ENUNCIADO 1:
Reproduza integralmente, sem nenhuma alteração, o texto sobre o Equador.
ENUNCIADO 2:
Por favor, transcreva fielmente estas linhas das entradas, começando pela linha com "genus: Callisia" e seguindo até a linha com "phylum: Basidiomycota", ambas incluídas.

Equador em ruínas e a imposição de um Estado policial
O presidente do Equador Lenín Moreno (Foto: Reprodução/Twitter Lenín Moreno)
No dia 10 de outubro do ano passado, no contexto das mobilizações populares que sacudiram o Equador contra a implantação das medidas ultraliberais do atual governo, a ministra de governo María Paula Romo anunciou, em rede social, o que seria um grave ataque à segurança do Estado. Na oportunidade, informou a prisão de 19 pessoas “perigosas”, a maioria venezuelana, que teriam informações sobre a movimentação do presidente e do vice.
Passados três meses da prisão anunciada pela ministra Romo, o juiz Miguel Narváez declarou a inocência de todos os acusados, afirmando que eles eram motoristas de aplicativo e que, longe de representarem qualquer risco à “segurança do Estado”, estavam apenas com os carros estacionados em um posto de gasolina em frente à sala de autoridades do Aeroporto Internacional de Mariscal Sucre quando o estado de exceção, determinado pelo governo, suspendia os direitos de livre associação.

DADOS FORNECIDOS:
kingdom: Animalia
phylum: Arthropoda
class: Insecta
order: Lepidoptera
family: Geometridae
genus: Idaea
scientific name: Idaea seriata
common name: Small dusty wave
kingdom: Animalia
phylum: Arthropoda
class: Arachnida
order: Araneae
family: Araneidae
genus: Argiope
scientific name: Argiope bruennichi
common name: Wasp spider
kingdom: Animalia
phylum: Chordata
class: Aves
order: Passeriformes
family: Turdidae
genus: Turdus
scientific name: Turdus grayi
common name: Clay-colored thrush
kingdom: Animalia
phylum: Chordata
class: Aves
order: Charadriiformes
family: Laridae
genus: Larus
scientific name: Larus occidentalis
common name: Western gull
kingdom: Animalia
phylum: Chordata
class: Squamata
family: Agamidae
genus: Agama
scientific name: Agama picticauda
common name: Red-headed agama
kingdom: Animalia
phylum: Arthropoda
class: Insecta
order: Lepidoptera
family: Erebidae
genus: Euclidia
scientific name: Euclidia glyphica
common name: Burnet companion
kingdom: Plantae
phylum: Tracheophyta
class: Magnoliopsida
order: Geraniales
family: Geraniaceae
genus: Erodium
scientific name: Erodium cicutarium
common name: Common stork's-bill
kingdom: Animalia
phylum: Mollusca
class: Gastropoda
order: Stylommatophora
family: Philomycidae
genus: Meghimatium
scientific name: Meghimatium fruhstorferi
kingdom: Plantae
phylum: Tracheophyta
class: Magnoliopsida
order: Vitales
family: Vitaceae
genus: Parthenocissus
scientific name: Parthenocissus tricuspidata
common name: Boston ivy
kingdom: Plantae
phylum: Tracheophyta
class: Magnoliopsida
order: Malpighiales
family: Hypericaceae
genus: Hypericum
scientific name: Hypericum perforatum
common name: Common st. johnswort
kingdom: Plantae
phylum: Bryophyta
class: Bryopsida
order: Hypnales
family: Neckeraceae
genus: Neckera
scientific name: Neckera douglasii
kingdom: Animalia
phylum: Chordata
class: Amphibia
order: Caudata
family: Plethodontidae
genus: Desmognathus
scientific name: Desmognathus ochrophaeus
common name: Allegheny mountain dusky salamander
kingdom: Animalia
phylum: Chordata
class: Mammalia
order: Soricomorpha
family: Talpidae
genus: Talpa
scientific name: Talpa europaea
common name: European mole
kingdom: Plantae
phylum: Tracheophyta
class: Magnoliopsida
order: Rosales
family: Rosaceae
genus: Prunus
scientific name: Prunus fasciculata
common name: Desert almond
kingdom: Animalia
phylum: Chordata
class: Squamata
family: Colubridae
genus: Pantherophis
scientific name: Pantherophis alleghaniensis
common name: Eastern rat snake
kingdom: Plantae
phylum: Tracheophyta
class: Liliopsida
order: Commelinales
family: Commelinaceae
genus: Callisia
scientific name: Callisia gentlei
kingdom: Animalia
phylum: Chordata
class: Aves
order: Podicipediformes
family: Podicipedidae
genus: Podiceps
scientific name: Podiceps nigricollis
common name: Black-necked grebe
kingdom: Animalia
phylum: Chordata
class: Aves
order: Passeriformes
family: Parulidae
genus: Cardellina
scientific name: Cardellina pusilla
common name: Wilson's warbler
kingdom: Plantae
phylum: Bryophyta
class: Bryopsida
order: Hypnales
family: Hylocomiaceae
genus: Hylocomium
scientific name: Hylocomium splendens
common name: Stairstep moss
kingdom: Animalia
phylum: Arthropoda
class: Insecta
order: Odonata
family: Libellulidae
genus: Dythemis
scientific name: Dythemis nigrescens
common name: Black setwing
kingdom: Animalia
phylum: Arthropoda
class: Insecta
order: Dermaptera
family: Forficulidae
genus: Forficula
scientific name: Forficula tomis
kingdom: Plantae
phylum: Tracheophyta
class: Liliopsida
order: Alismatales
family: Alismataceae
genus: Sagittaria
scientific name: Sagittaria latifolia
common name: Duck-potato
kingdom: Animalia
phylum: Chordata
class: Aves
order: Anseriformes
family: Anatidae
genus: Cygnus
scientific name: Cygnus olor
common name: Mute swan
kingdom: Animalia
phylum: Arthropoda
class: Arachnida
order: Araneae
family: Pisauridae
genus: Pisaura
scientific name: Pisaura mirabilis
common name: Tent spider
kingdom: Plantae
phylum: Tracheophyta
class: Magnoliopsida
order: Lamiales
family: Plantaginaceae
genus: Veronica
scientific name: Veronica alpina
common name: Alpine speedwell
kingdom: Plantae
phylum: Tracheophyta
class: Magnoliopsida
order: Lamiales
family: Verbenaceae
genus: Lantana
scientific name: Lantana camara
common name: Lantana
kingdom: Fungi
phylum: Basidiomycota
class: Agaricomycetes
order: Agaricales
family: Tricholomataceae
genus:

RESPOSTA ESCRITA 1:
Equador em ruínas e a imposição de um Estado policial
O presidente do Equador Lenín Moreno (Foto: Reprodução/Twitter Lenín Moreno)
No dia 10 de outubro do ano passado, no contexto das mobilizações populares que sacudiram o Equador contra a implantação das medidas ultraliberais do atual governo, a ministra de governo María Paula Romo anunciou, em rede social, o que seria um grave ataque à segurança do Estado. Na oportunidade, informou a prisão de 19 pessoas “perigosas”, a maioria venezuelana, que teriam informações sobre a movimentação do presidente e do vice.
Passados três meses da prisão anunciada pela ministra Romo, o juiz Miguel Narváez declarou a inocência de todos os acusados, afirmando que eles eram motoristas de aplicativo e que, longe de representarem qualquer risco à “segurança do Estado”, estavam apenas com os carros estacionados em um posto de gasolina em frente à sala de autoridades do Aeroporto Internacional de Mariscal Sucre quando o estado de exceção, determinado pelo governo, suspendia os direitos de livre associação.

RESPOSTA ESCRITA 2:
genus: Callisia
scientific name: Callisia gentlei
kingdom: Animalia
phylum: Chordata
class: Aves
order: Podicipediformes
family: Podicipedidae
genus: Podiceps
scientific name: Podiceps nigricollis
common name: Black-necked grebe
kingdom: Animalia
phylum: Chordata
class: Aves
order: Passeriformes
family: Parulidae
genus: Cardellina
scientific name: Cardellina pusilla
common name: Wilson's warbler
kingdom: Plantae
phylum: Bryophyta
class: Bryopsida
order: Hypnales
family: Hylocomiaceae
genus: Hylocomium
scientific name: Hylocomium splendens
common name: Stairstep moss
kingdom: Animalia
phylum: Arthropoda
class: Insecta
order: Odonata
family: Libellulidae
genus: Dythemis
scientific name: Dythemis nigrescens
common name: Black setwing
kingdom: Animalia
phylum: Arthropoda
class: Insecta
order: Dermaptera
family: Forficulidae
genus: Forficula
scientific name: Forficula tomis
kingdom: Plantae
phylum: Tracheophyta
class: Liliopsida
order: Alismatales
family: Alismataceae
genus: Sagittaria
scientific name: Sagittaria latifolia
common name: Duck-potato
kingdom: Animalia
phylum: Chordata
class: Aves
order: Anseriformes
family: Anatidae
genus: Cygnus
scientific name: Cygnus olor
common name: Mute swan
kingdom: Animalia
phylum: Arthropoda
class: Arachnida
order: Araneae
family: Pisauridae
genus: Pisaura
scientific name: Pisaura mirabilis
common name: Tent spider
kingdom: Plantae
phylum: Tracheophyta
class: Magnoliopsida
order: Lamiales
family: Plantaginaceae
genus: Veronica
scientific name: Veronica alpina
common name: Alpine speedwell
kingdom: Plantae
phylum: Tracheophyta
class: Magnoliopsida
order: Lamiales
family: Verbenaceae
genus: Lantana
scientific name: Lantana camara
common name: Lantana
kingdom: Fungi
phylum: Basidiomycota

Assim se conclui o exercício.